*Task statement*.
From the first line to the last, give the records again exactly.

Recorded data
----

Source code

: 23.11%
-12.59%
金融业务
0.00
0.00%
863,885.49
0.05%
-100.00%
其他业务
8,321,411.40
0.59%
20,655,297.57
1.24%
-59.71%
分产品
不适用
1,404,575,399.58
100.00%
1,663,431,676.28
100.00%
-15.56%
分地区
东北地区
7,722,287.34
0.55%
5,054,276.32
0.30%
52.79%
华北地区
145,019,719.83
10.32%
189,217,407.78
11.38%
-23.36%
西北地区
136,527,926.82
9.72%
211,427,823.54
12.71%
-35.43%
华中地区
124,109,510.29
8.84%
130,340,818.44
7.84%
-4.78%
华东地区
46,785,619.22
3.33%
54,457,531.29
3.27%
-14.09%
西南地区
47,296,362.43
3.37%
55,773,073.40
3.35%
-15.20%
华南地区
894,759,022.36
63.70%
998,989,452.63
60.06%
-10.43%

----

*Reply*.
Source code

: 23.11%
-12.59%
金融业务
0.00
0.00%
863,885.49
0.05%
-100.00%
其他业务
8,321,411.40
0.59%
20,655,297.57
1.24%
-59.71%
分产品
不适用
1,404,575,399.58
100.00%
1,663,431,676.28
100.00%
-15.56%
分地区
东北地区
7,722,287.34
0.55%
5,054,276.32
0.30%
52.79%
华北地区
145,019,719.83
10.32%
189,217,407.78
11.38%
-23.36%
西北地区
136,527,926.82
9.72%
211,427,823.54
12.71%
-35.43%
华中地区
124,109,510.29
8.84%
130,340,818.44
7.84%
-4.78%
华东地区
46,785,619.22
3.33%
54,457,531.29
3.27%
-14.09%
西南地区
47,296,362.43
3.37%
55,773,073.40
3.35%
-15.20%
华南地区
894,759,022.36
63.70%
998,989,452.63
60.06%
-10.43%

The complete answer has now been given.